The repo includes the following files and directories:
└── 📁docs
└── categories.json
└── demo.ipynb
└── esc50.csv
└── frog.wav #example wav for demo
└── preprocessing_dataset.ipynb
└── results.csv # summary of the best validation accuracies results.
└── results.ipynb # Generation of figures for the paper
└── 📁imgs # pictures generated with the results notebook and the architecture sketches
└── comparison.png
└── ...
└── 📁logs # all the training logs
└── cnn_lstm_attention_training_16k_audio.log
└── ...
└── 📁models # The best model for each fold was saved, now only the best model was retained for file size reasons.
└── cnn_lstm_attention_model_audio_4.kerasù
└── ...
└── 📁src
└── data_utils.py # functions to handle the dataset, the preprocessing and the loading of the data loader.
└── demo.py
└── models.py
└── demo.gif
└── main.py
└── paper.pdf # Summary of the methods and results.
└── README.md
└── requirements.txt
└── test_architectures.py # used to check the training progress for the models
To use the files and resources in this folder, follow these steps:
- Clone or download this folder to your local machine.
- Open the project in your preferred development environment.
- Create a conda env and install the required packages via
pip install -r requirements.txt
- Explore the different directories to access the relevant files and resources.
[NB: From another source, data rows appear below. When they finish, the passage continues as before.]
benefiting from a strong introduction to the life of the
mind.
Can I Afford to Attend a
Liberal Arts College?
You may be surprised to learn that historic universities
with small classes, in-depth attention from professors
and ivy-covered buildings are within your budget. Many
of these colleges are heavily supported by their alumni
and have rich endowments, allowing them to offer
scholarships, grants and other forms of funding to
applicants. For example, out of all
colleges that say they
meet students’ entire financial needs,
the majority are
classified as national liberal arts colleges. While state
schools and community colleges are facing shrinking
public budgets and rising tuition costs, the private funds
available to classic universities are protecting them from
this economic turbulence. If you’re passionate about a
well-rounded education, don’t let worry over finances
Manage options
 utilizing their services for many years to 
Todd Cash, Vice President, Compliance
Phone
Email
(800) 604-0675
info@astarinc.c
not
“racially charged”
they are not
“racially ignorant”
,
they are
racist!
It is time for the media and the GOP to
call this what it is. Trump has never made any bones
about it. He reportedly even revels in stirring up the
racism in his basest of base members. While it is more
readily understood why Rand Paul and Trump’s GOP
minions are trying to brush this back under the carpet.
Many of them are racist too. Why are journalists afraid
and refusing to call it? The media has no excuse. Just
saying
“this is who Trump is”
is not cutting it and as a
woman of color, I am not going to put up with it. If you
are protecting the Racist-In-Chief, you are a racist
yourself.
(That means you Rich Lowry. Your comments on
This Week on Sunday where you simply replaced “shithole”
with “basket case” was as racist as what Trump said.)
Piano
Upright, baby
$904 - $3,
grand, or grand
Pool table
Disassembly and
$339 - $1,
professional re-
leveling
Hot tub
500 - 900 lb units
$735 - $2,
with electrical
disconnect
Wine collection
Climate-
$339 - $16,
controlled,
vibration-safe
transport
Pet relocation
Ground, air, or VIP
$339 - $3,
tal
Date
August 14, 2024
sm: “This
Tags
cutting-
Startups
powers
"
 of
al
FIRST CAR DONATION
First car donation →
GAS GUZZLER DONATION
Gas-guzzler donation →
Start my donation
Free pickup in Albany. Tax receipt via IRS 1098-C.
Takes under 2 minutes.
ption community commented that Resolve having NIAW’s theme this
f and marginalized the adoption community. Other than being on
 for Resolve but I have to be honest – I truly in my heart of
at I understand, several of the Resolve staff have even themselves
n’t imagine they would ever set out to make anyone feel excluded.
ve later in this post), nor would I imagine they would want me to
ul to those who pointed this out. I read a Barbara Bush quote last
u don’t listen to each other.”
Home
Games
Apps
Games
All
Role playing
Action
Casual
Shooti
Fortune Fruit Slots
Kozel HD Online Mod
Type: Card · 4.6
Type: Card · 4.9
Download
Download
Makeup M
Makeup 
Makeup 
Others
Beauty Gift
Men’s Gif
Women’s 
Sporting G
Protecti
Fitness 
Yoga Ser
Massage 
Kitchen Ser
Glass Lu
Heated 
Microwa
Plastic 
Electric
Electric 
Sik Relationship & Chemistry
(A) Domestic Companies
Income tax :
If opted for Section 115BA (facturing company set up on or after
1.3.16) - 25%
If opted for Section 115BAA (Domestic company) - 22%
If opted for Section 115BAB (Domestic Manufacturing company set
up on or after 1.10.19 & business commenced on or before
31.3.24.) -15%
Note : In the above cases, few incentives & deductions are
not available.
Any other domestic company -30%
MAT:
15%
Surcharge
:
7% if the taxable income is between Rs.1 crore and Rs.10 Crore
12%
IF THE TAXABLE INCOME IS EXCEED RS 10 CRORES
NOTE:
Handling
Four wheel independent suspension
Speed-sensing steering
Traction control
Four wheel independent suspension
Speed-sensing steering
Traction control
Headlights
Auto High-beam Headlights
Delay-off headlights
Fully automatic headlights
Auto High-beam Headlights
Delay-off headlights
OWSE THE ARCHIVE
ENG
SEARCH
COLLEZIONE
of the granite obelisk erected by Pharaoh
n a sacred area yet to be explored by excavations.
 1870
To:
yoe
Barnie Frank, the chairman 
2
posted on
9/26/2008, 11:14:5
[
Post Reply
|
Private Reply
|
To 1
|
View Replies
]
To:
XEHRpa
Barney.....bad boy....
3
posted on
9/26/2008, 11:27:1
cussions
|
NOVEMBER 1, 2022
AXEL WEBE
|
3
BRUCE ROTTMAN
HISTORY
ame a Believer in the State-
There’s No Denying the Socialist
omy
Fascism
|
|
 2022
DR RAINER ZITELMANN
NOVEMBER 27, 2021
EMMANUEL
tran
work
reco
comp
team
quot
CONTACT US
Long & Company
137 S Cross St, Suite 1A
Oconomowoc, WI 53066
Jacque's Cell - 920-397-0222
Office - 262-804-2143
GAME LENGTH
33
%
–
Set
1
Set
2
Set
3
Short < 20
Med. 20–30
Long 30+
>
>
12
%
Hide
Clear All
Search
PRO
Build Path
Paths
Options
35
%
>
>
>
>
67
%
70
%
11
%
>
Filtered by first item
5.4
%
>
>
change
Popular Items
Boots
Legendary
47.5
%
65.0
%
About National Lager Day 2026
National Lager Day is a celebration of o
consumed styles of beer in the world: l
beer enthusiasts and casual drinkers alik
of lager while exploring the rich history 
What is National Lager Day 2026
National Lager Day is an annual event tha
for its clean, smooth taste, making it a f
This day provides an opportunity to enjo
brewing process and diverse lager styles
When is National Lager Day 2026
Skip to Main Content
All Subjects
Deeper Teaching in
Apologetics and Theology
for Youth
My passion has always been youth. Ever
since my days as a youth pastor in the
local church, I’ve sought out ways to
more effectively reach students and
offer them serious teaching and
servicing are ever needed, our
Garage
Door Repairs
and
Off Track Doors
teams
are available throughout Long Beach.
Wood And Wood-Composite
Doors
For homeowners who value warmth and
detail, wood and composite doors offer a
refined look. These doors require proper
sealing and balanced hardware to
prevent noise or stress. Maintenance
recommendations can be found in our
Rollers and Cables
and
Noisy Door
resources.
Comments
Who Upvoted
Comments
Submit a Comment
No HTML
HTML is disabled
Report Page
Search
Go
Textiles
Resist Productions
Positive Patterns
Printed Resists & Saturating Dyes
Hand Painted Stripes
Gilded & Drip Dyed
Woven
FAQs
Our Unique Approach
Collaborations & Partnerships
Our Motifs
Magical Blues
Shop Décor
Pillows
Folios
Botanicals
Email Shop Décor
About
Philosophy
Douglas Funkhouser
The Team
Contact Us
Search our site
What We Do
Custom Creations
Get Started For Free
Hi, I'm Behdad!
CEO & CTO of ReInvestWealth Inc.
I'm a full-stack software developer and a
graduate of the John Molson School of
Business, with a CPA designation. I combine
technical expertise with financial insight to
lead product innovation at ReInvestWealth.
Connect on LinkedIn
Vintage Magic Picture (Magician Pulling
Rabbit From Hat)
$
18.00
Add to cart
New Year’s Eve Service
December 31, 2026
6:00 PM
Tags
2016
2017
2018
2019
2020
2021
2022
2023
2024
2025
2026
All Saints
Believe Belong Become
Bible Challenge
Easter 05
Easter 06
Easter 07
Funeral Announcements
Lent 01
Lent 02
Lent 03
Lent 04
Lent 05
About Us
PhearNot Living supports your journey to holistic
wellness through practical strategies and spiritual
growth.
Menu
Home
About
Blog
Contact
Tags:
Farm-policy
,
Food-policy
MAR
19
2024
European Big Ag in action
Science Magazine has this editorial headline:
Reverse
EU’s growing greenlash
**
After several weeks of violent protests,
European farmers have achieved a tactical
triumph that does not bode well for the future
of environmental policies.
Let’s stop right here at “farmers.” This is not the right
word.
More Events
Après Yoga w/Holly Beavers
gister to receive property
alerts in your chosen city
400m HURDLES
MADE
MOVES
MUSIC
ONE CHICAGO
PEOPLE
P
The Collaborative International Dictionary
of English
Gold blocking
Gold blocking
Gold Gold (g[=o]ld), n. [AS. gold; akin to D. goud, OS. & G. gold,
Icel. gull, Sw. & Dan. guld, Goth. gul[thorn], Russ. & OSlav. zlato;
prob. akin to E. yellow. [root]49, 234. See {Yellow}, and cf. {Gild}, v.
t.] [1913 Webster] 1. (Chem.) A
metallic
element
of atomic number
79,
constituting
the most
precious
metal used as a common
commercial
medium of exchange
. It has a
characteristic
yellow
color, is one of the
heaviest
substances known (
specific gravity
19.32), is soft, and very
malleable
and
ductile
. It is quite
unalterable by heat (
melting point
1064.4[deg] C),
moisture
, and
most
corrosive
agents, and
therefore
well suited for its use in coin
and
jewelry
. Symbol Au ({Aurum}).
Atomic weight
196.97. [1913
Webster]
- Download the ESC-50 dataset
- Generate the dataset augmentations with the
preprocessing_dataset.ipynb
notebook. - Launch
test_architectures.py
to launch the training for all the three models and three dataset types. - Generate results figures with the notebook
results.ipynb
.
- run
streamlit run main.py
and open in browser the app - load a wav file or register with your laptop's microphone and see if the model can identify the right class.